PLATE 1: PLASMIDS PROFILE ANALYSIS OF ESCHERICHIA COLI & PSEUDOMONAS AERUGINOSA
Molecular Characterization and Phylogenetic Analysis: The genomic DNA was extracted, and PCR amplification of almost full-length16Ss rRNA gene was carried out with eubacteria universal primer set –U1 (5ꞌ-CCAGCAGCCGCGGTA ATACG -3ꞌ) and reverse primer U2 (5ꞌ- ATCGGCTACCTTGTTACGACTTC-3ꞌ) 9.
The molecular characterization of Escherichia coli (HAUTI 8) showed 1300 base pairs, and Pseudomonas aeruginosa (HAUTI 18) showed 1400 base pairs. The Escherichia coli (HAUTI 8) and Pseudomonas aeruginosa (HAUTI 18) were deposited in NCBI, and the GenBank accession number of Escherichia coli (HAUTI8) was MG890199, and Pseudomonas aeruginosa (HAUTI18) was MG371997. Fig. 2 indicates the phylogenetic analysis of the 16S rRNA sequence of Escherichia coli (HAUTI 8) was closely related to Escherichia coli RREC III and Escherichia coli TRB50. The Pseudomonas aeruginosa (HAUTI 18) was closely related to Pseudomonas aeruginosa D1 and Pseudomonas aeruginosa NO5.
FIG. 2: EVOLUTIONARY RELATIONSHIPS OF ESCHERICHIA COLI (HAUTI8) AND PSEUDOMONAS AERUGINOSA (HAUTI18)
DISCUSSION:
Screening of Urobacteria: The present findings represent that a total of 100 samples were analyzed from a hospital setting.

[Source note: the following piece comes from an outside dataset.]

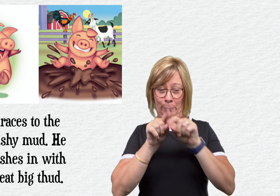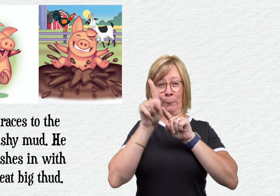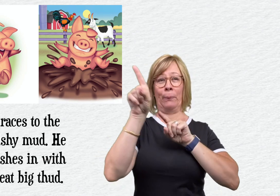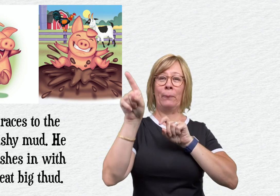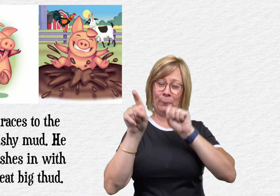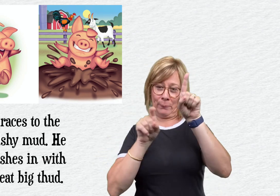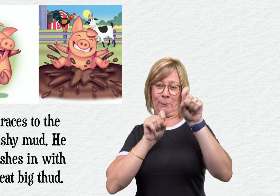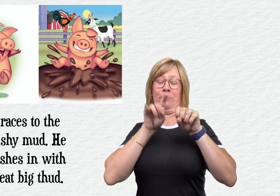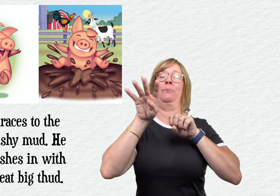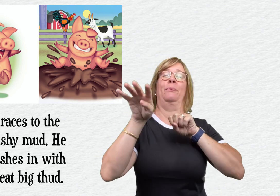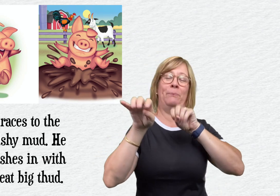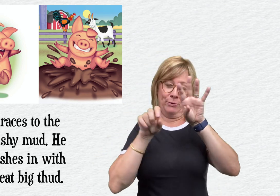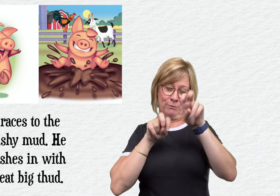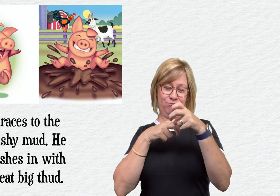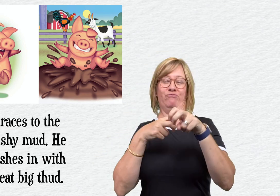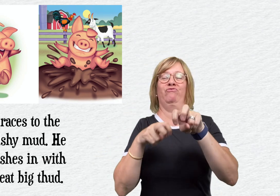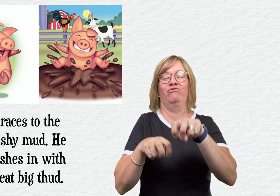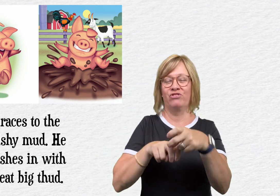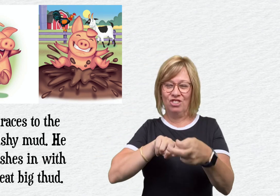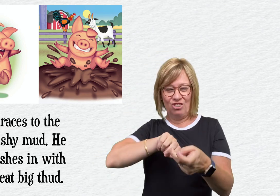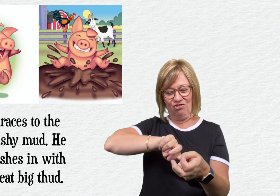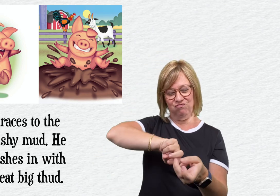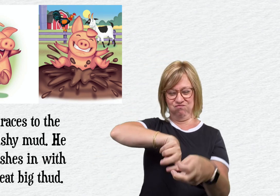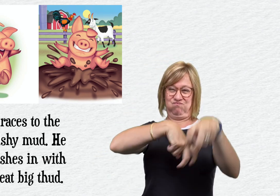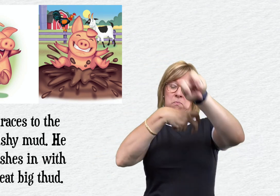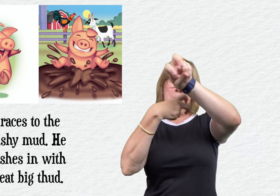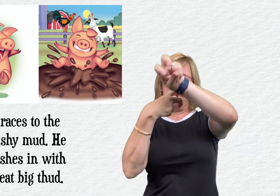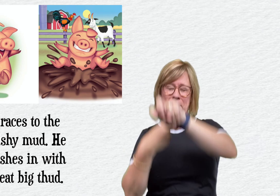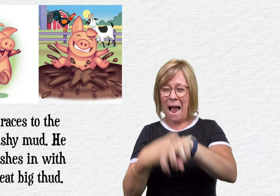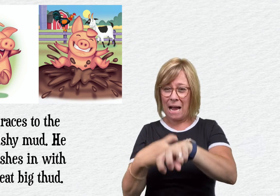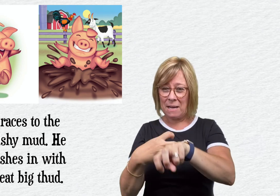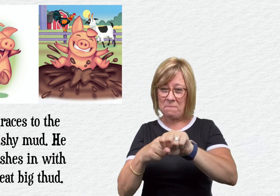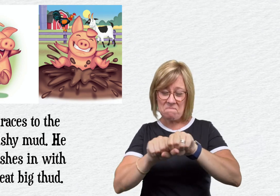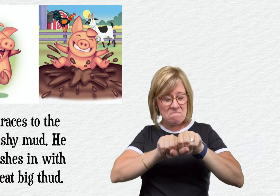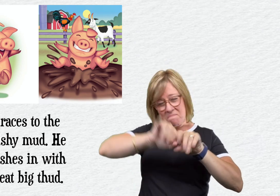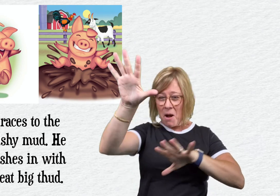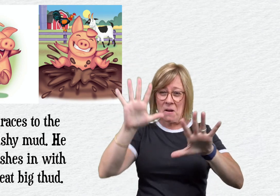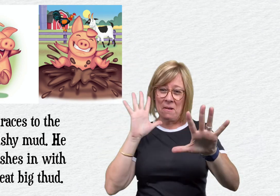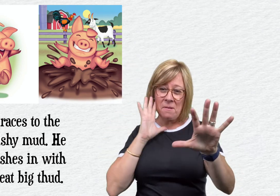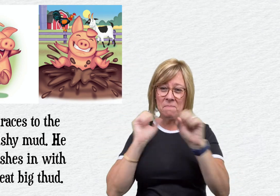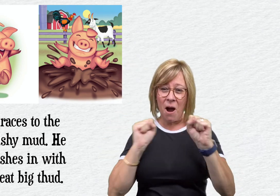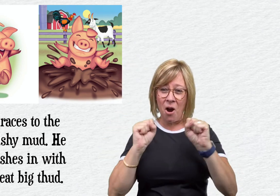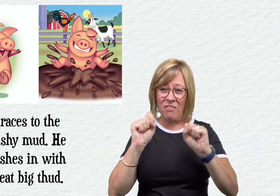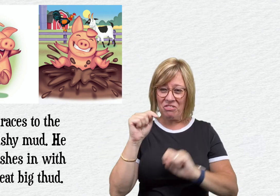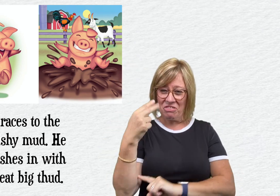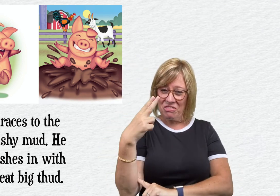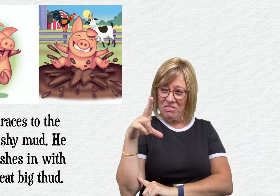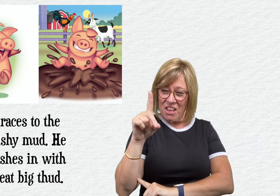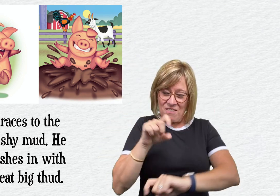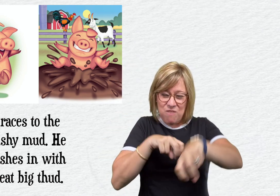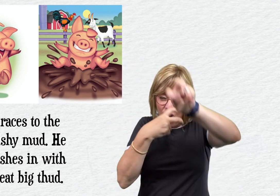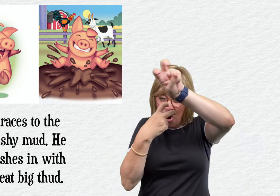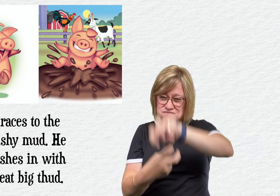Pig races to the squishy mud. He splashes in with a great big thud.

Twenty-three samples were found to be the site of hospital-acquired infection in the UTI site. Urinary tract infections are the most common type of hospital-acquired infection in community practice. Worldwide, about 150 million peoples are diagnosed with the urinary site of hospital-acquired infections occur in each year 10. For diagnosis, urine samples were collected, and they found less than one type of bacterial pathogen. These findings were in good agreement with other workers represent that UTI is nothing but bacteria found in the urine (bacteriuria) and described as the growth of a single pathogen of >105 colony-forming units/ml from properly collected urine specimens 11.
According to Bergey‘s manual of systematic bacteriology, gram-negative bacterial populations were found to be at a high level than the gram-positive bacteria population. A total of two genera belonged to the bacterial population, such as Escherichia coli and Pseudomonas aeruginosa. The frequencies of most common nosocomial pathogens in our study were Escherichia coli (73.91%) and Pseudomonas aeruginosa (26.08 %). were the predominant bacteria found in hospitalized patients. The results of the current study were in accordance with other investigators who recorded nosocomial infection caused by Escherichia coli and Pseudomonas aeruginosa in UTI site 12.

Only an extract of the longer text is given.